Problem to solve:
Starting at the line that contains "Figure 4 – Electron-electron", output each line exactly as written through the end of the listing below, but leave out the pictures.

Stored data:
* * *
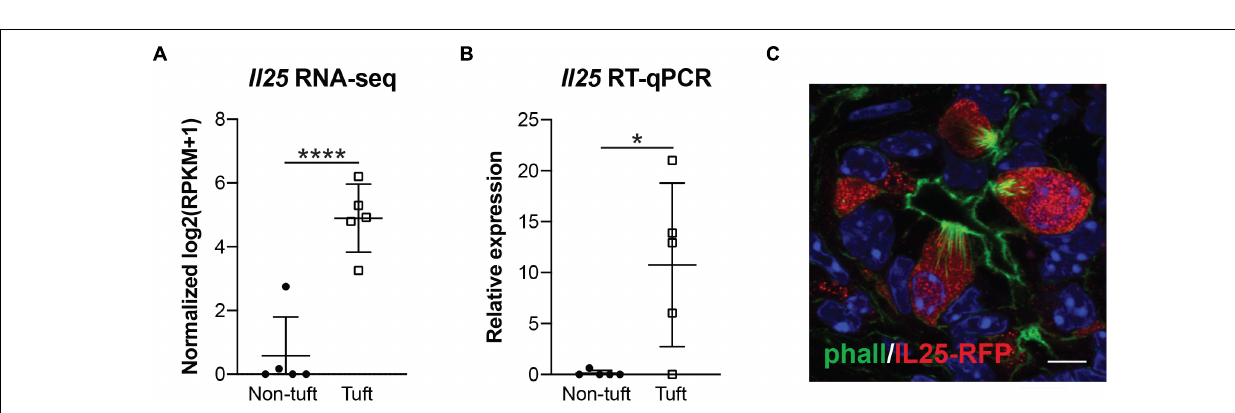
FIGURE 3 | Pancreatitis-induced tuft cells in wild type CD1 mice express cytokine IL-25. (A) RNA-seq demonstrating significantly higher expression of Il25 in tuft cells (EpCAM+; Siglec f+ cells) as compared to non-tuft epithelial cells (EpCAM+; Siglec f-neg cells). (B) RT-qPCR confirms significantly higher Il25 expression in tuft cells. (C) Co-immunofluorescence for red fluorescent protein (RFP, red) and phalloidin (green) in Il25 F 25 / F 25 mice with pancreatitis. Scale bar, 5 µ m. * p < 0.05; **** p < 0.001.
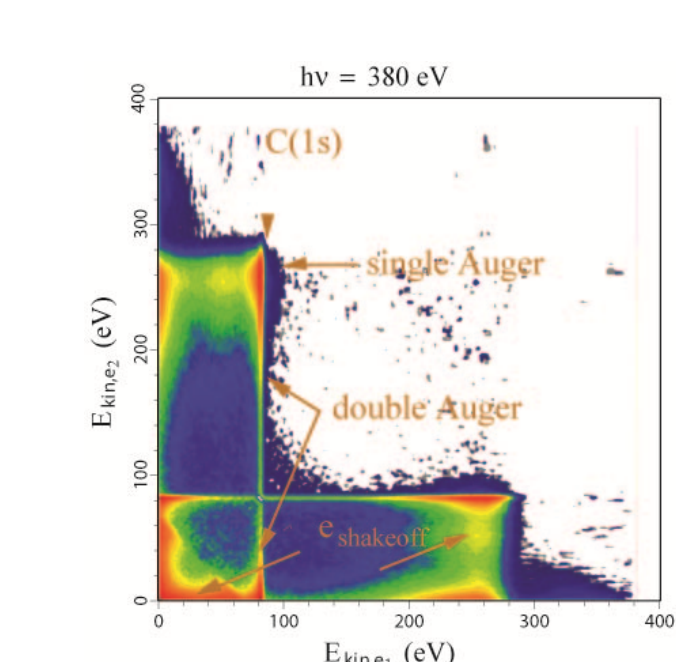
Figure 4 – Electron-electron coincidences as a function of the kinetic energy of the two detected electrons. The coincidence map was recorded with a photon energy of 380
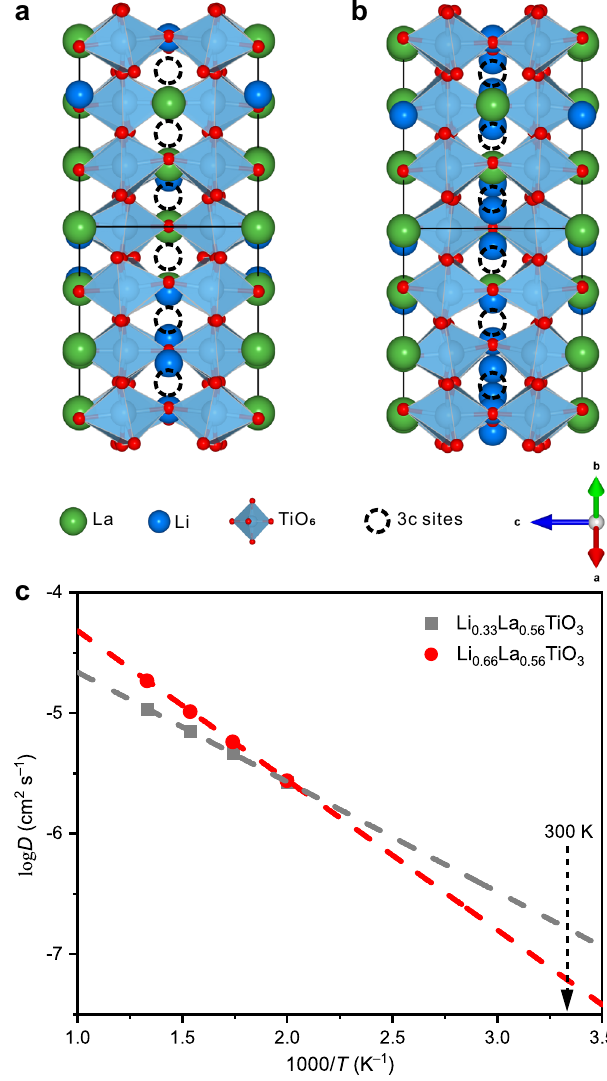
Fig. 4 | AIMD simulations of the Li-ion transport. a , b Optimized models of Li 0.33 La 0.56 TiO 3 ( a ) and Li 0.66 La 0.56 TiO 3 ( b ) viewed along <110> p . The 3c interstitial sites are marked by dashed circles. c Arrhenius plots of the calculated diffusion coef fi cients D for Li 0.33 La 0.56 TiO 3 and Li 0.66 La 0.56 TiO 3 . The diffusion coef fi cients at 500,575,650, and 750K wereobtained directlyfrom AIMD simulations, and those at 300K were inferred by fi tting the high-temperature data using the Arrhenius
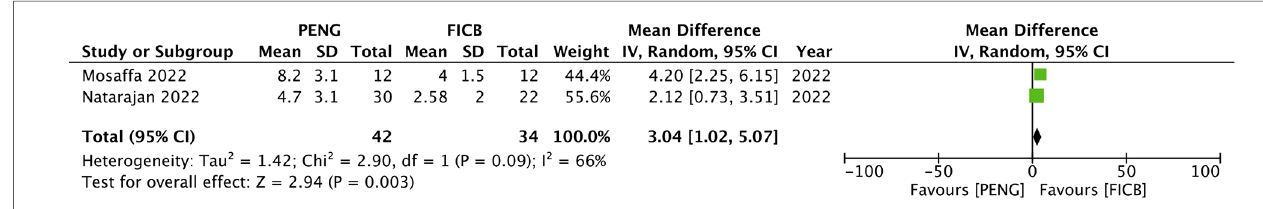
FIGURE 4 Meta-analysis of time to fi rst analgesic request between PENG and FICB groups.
* * *
Answer to this exercise:
Figure 4 – Electron-electron coincidences as a function of the kinetic energy of the two detected electrons. The coincidence map was recorded with a photon energy of 380
Fig. 4 | AIMD simulations of the Li-ion transport. a , b Optimized models of Li 0.33 La 0.56 TiO 3 ( a ) and Li 0.66 La 0.56 TiO 3 ( b ) viewed along <110> p . The 3c interstitial sites are marked by dashed circles. c Arrhenius plots of the calculated diffusion coef fi cients D for Li 0.33 La 0.56 TiO 3 and Li 0.66 La 0.56 TiO 3 . The diffusion coef fi cients at 500,575,650, and 750K wereobtained directlyfrom AIMD simulations, and those at 300K were inferred by fi tting the high-temperature data using the Arrhenius
FIGURE 4 Meta-analysis of time to fi rst analgesic request between PENG and FICB groups.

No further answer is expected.